4. Home Hospice and Digital Boundaries: Professional Presence
Transitioning to home hospice—or navigating online therapy—is a new, sacred space for both Murshid and Murid. The clinician becomes a professional guest in a home and bears witness to a private ending. This role requires being a calm, observant presence—holding the space as a steady anchor without intruding on the family’s final private moments. The clinician protects the professional emotional core by remaining a calm resource that holds the space without being consumed by it.

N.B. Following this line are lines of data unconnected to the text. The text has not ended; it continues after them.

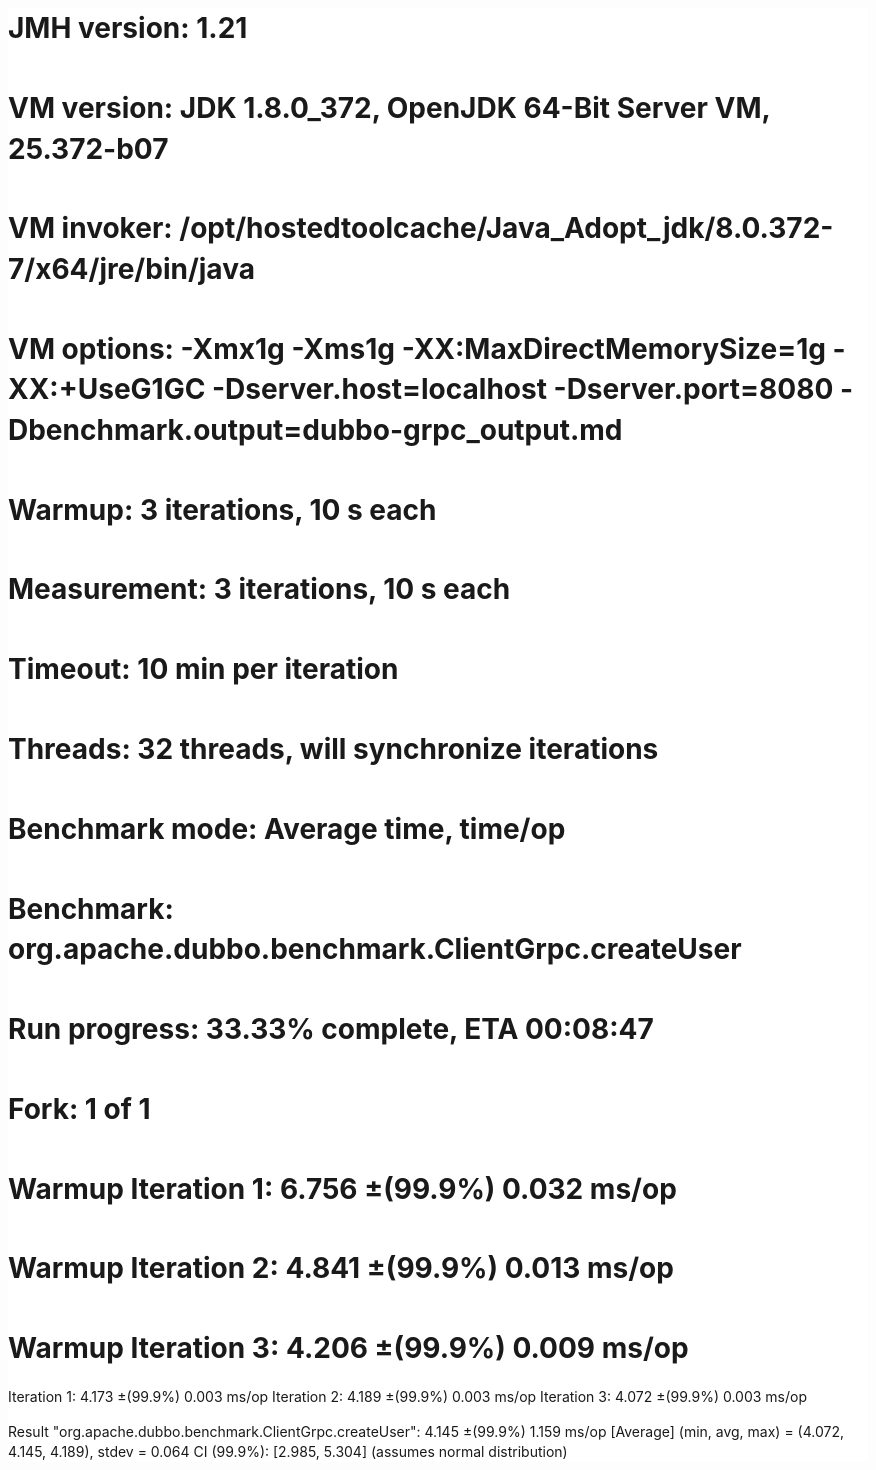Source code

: 
# JMH version: 1.21
# VM version: JDK 1.8.0_372, OpenJDK 64-Bit Server VM, 25.372-b07
# VM invoker: /opt/hostedtoolcache/Java_Adopt_jdk/8.0.372-7/x64/jre/bin/java
# VM options: -Xmx1g -Xms1g -XX:MaxDirectMemorySize=1g -XX:+UseG1GC -Dserver.host=localhost -Dserver.port=8080 -Dbenchmark.output=dubbo-grpc_output.md
# Warmup: 3 iterations, 10 s each
# Measurement: 3 iterations, 10 s each
# Timeout: 10 min per iteration
# Threads: 32 threads, will synchronize iterations
# Benchmark mode: Average time, time/op
# Benchmark: org.apache.dubbo.benchmark.ClientGrpc.createUser

# Run progress: 33.33% complete, ETA 00:08:47
# Fork: 1 of 1
# Warmup Iteration   1: 6.756 ±(99.9%) 0.032 ms/op
# Warmup Iteration   2: 4.841 ±(99.9%) 0.013 ms/op
# Warmup Iteration   3: 4.206 ±(99.9%) 0.009 ms/op
Iteration   1: 4.173 ±(99.9%) 0.003 ms/op
Iteration   2: 4.189 ±(99.9%) 0.003 ms/op
Iteration   3: 4.072 ±(99.9%) 0.003 ms/op


Result "org.apache.dubbo.benchmark.ClientGrpc.createUser":
  4.145 ±(99.9%) 1.159 ms/op [Average]
  (min, avg, max) = (4.072, 4.145, 4.189), stdev = 0.064
  CI (99.9%): [2.985, 5.304] (assumes normal distribution)
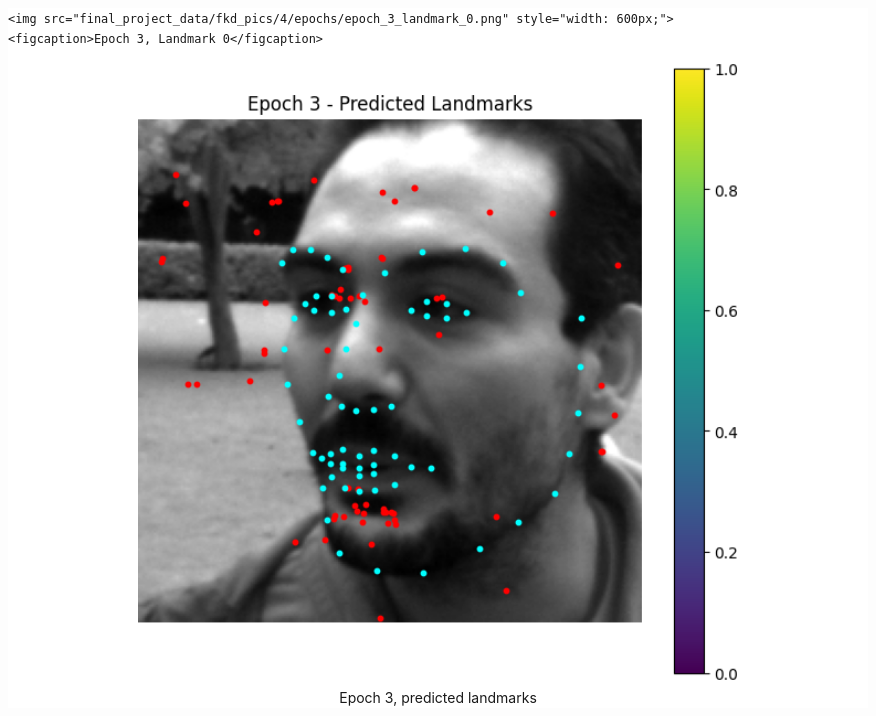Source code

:     <img src="final_project_data/fkd_pics/4/epochs/epoch_3_landmark_0.png" style="width: 600px;">
    <figcaption>Epoch 3, Landmark 0</figcaption>
  </figure>
  <figure style="text-align: center; margin: 10px;">
    <img src="final_project_data/fkd_pics/4/epochs/epoch_3_predicted.png" style="width: 600px;">
    <figcaption>Epoch 3, predicted landmarks</figcaption>
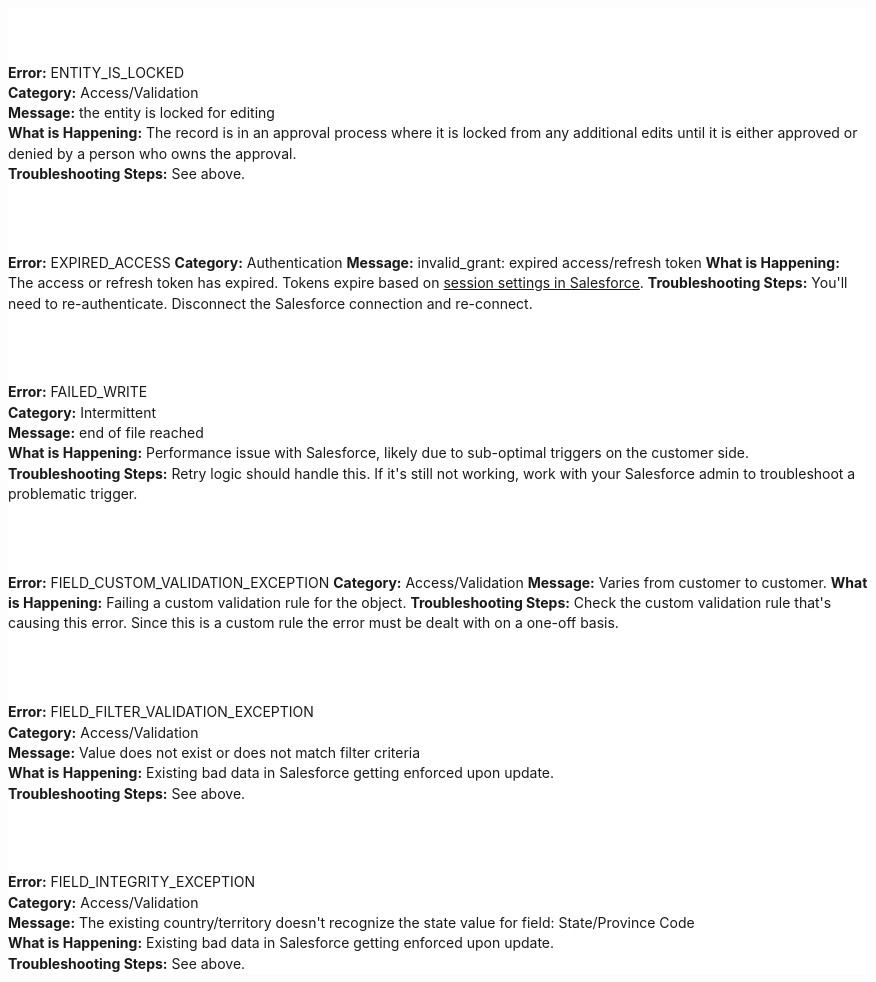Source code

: <br>&nbsp;

**Error:** ENTITY_IS_LOCKED  
**Category:** Access/Validation  
**Message:** the entity is locked for editing  
**What is Happening:** The record is in an approval process where it is locked from any additional edits until it is either approved or denied by a person who owns the approval.  
**Troubleshooting Steps:** See above.

<br>&nbsp;

**Error:** EXPIRED_ACCESS
**Category:** Authentication
**Message:** invalid_grant: expired access/refresh token
**What is Happening:** The access or refresh token has expired. Tokens expire based on [session settings in Salesforce](https://salesforce.stackexchange.com/questions/10759/invalid-grant-expired-access-refresh-token-error-when-authenticating-access-via).
**Troubleshooting Steps:** You'll need to re-authenticate. Disconnect the Salesforce connection and re-connect.

<br>&nbsp;

**Error:** FAILED_WRITE  
**Category:** Intermittent  
**Message:** end of file reached  
**What is Happening:** Performance issue with Salesforce, likely due to sub-optimal triggers on the customer side.  
**Troubleshooting Steps:** Retry logic should handle this. If it's still not working, work with your Salesforce admin to troubleshoot a problematic trigger.

<br>&nbsp;

**Error:** FIELD_CUSTOM_VALIDATION_EXCEPTION
**Category:** Access/Validation
**Message:** Varies from customer to customer.
**What is Happening:** Failing a custom validation rule for the object.
**Troubleshooting Steps:** Check the custom validation rule that's causing this error. Since this is a custom rule the error must be dealt with on a one-off basis.

<br>&nbsp;

**Error:** FIELD_FILTER_VALIDATION_EXCEPTION  
**Category:** Access/Validation  
**Message:** Value does not exist or does not match filter criteria  
**What is Happening:** Existing bad data in Salesforce getting enforced upon update.  
**Troubleshooting Steps:** See above.

<br>&nbsp;

**Error:** FIELD_INTEGRITY_EXCEPTION  
**Category:** Access/Validation  
**Message:** The existing country/territory doesn't recognize the state value for field: State/Province Code  
**What is Happening:** Existing bad data in Salesforce getting enforced upon update.  
**Troubleshooting Steps:** See above.

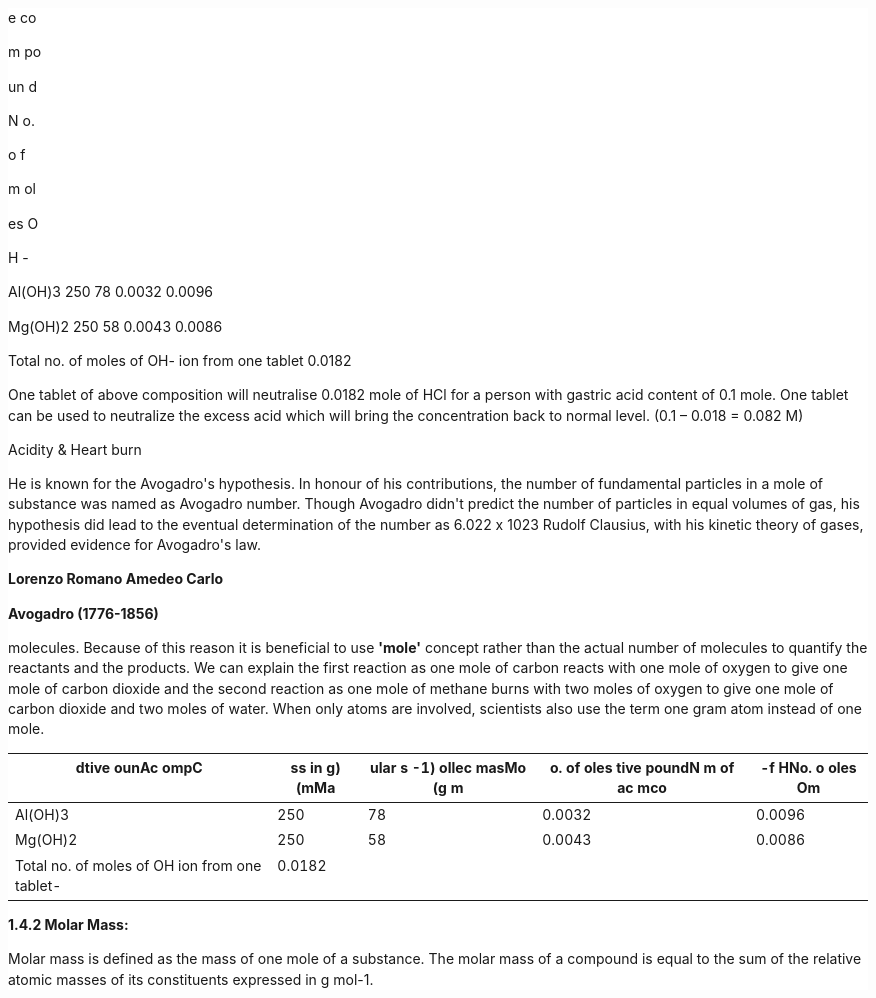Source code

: e co

m po

un d

N o.

o f

m ol

es O

H -

Al(OH)3 250 78 0.0032 0.0096

Mg(OH)2 250 58 0.0043 0.0086

Total no. of moles of OH- ion from one tablet 0.0182  

One tablet of above composition will neutralise 0.0182 mole of HCl for a person with gastric acid content of 0.1 mole. One tablet can be used to neutralize the excess acid which will bring the concentration back to normal level. (0.1 – 0.018 = 0.082 M)

Acidity & Heart burn

He is known for the Avogadro's hypothesis. In honour of his contributions, the number of fundamental particles in a mole of substance was named as Avogadro number. Though Avogadro didn't predict the number of particles in equal volumes of gas, his hypothesis did lead to the eventual determination of the number as 6.022 x 1023 Rudolf Clausius, with his kinetic theory of gases, provided evidence for Avogadro's law.

**Lorenzo Romano Amedeo Carlo**

**Avogadro (1776-1856)**

molecules. Because of this reason it is beneficial to use **'mole'** concept rather than the actual number of molecules to quantify the reactants and the products. We can explain the first reaction as one mole of carbon reacts with one mole of oxygen to give one mole of carbon dioxide and the second reaction as one mole of methane burns with two moles of oxygen to give one mole of carbon dioxide and two moles of water. When only atoms are involved, scientists also use the term one gram atom instead of one mole.






| dtive ounAc ompC |ss in  g)(mMa |ular s -1) ollec masMo (g m |o. of  oles  tive  poundN m of ac mco |-f  HNo. o oles Om |
|------|------|------|------|------|
| Al(OH)3 |250 |78 |0.0032 |0.0096 |
| Mg(OH)2 |250 |58 |0.0043 |0.0086 |
| Total no. of  moles of OH  ion from one tablet- |0.0182 |
  

**1.4.2 Molar Mass:**

Molar mass is defined as the mass of one mole of a substance. The molar mass of a compound is equal to the sum of the relative atomic masses of its constituents expressed in g mol-1.
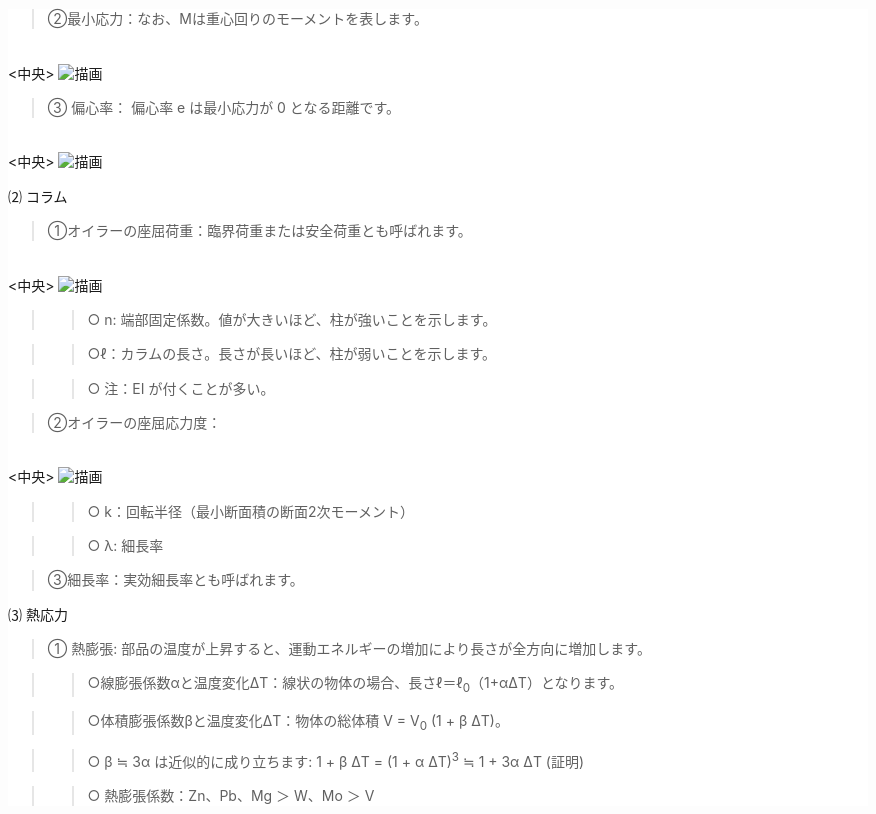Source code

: > ②最小応力：なお、Mは重心回りのモーメントを表します。

<br>
<中央>
<img src="https://blog.kakaocdn.net/dn/bW0UjX/btrzeKWImrH/Ov3KFeHfr4WOo1Hk5a3TBk/img.png" alt="描画"/>
</center>
<br>

> ③ 偏心率： 偏心率 e は最小応力が 0 となる距離です。

<br>
<中央>
<img src="https://blog.kakaocdn.net/dn/cXfQ0e/btrzgiMiOYo/2WjHbRjdcTvDjGXJ9cfPa1/img.png" alt="描画"/>
</center>
<br>

⑵ コラム

> ①オイラーの座屈荷重：臨界荷重または安全荷重とも呼ばれます。

<br>
<中央>
<img src="https://blog.kakaocdn.net/dn/WSeOD/btry9gpiqLp/7K1vIAqecxs2HVkrAJral1/img.png" alt="描画"/>
</center>
<br>

>> ○ n: 端部固定係数。値が大きいほど、柱が強いことを示します。

>>○ℓ：カラムの長さ。長さが長いほど、柱が弱いことを示します。

>> ○ 注：EI が付くことが多い。

> ②オイラーの座屈応力度：

<br>
<中央>
<img src="https://blog.kakaocdn.net/dn/b8ZZtT/btrzbeSSc8m/2jbt7V5WpUAllks1kTf3KK/img.png" alt="描画"/>
</center>
<br>

>> ○ k：回転半径（最小断面積の断面2次モーメント）

>> ○ λ: 細長率

> ③細長率：実効細長率とも呼ばれます。

⑶ 熱応力

> ① 熱膨張: 部品の温度が上昇すると、運動エネルギーの増加により長さが全方向に増加します。

>> ○線膨張係数αと温度変化ΔT：線状の物体の場合、長さℓ＝ℓ<sub>0</sub>（1+αΔT）となります。

>> ○体積膨張係数βと温度変化ΔT：物体の総体積 V = V<sub>0</sub> (1 + β ΔT)。

>> ○ β ≒ 3α は近似的に成り立ちます: 1 + β ΔT = (1 + α ΔT)<sup>3</sup> ≒ 1 + 3α ΔT (証明)

>> ○ 熱膨張係数：Zn、Pb、Mg ＞ W、Mo ＞ V
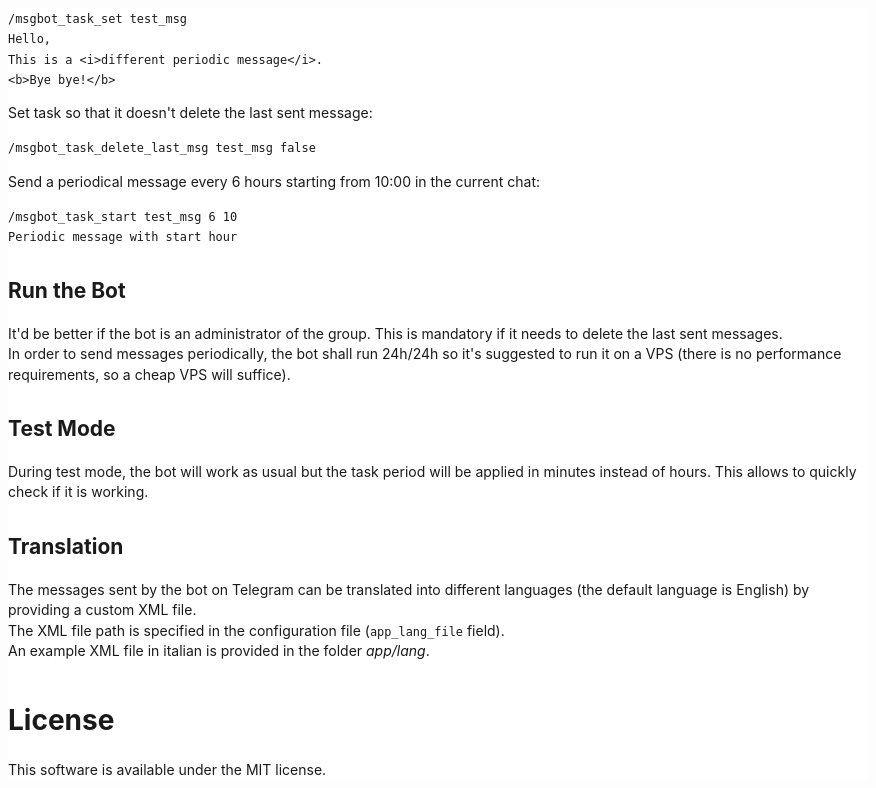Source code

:     /msgbot_task_set test_msg
    Hello,
    This is a <i>different periodic message</i>.
    <b>Bye bye!</b>

Set task so that it doesn't delete the last sent message:

    /msgbot_task_delete_last_msg test_msg false

Send a periodical message every 6 hours starting from 10:00 in the current chat:

    /msgbot_task_start test_msg 6 10
    Periodic message with start hour

## Run the Bot

It'd be better if the bot is an administrator of the group. This is mandatory if it needs to delete the last sent messages.\
In order to send messages periodically, the bot shall run 24h/24h so it's suggested to run it on a VPS (there is no performance requirements, so a cheap VPS will suffice).

## Test Mode

During test mode, the bot will work as usual but the task period will be applied in minutes instead of hours. This allows to quickly check if it is working.

## Translation

The messages sent by the bot on Telegram can be translated into different languages (the default language is English) by providing a custom XML file.\
The XML file path is specified in the configuration file (`app_lang_file` field).\
An example XML file in italian is provided in the folder *app/lang*.

# License

This software is available under the MIT license.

5. Re-establishing the Clinician’s Mizan (Balance): Processing the Loss of the Murid
The Murshid must acknowledge that the “price of love” is more than a professional bereavement that can be bypassed. To remain an anchor, the clinician must engage in their own ritual of release. Whether through personal spiritual alignment—reconnecting with our own belief system or “inner compass”; peer consultation—moving from isolation to a clinical safety net to ensure balanced boundaries; or the profound act of cultivating our own souls through self-reflection and healing, we must acknowledge that our own hearts were, and always will be, a fundamental part of the journey. We do not just “move on”; we integrate the loss into our own clinical wisdom, recognizing that every transition from Dunia to Akhira makes us more capable witnesses for those still walking the path.
إِنَّا لِلّهِ وَإِنَّـا إِلَيْهِ رَاجِعونَ
Inna Lillahi wa inna ilayhi raji’un (Quran 2:156)
Indeed, to Allah we belong and to Allah we shall return.
References
Parkes, C. M. (1972). Bereavement: Studies of grief in adult life. International Universities Press.
Rush, R. (Director). (1994). Color of night [Film]. Cinergi Pictures; Hollywood Pictures.